SOURCE DATA START

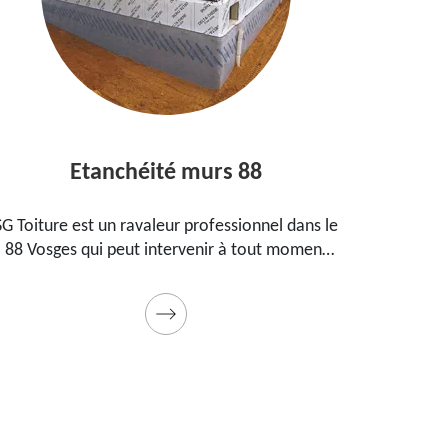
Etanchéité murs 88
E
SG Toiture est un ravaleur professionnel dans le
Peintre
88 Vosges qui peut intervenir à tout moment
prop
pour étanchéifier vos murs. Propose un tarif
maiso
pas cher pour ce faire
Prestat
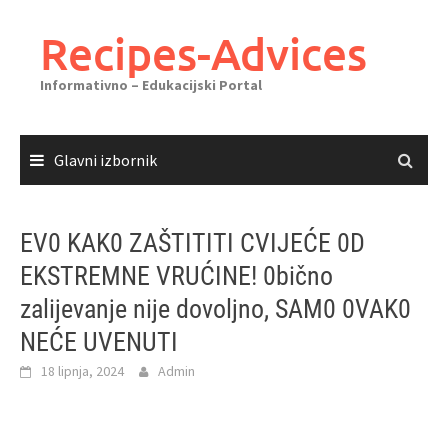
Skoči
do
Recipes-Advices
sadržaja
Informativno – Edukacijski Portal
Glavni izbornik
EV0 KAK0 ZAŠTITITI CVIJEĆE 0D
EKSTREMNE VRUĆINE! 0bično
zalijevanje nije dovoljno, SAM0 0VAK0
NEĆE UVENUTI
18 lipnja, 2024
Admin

SOURCE DATA END
SOURCE DATA START

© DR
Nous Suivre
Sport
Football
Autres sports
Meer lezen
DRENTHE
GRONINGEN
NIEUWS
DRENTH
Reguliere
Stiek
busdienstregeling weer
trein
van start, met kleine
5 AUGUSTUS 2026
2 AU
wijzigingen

SOURCE DATA END

Some lines of the records may contain the string "murs". State how many do, as a number alone.

2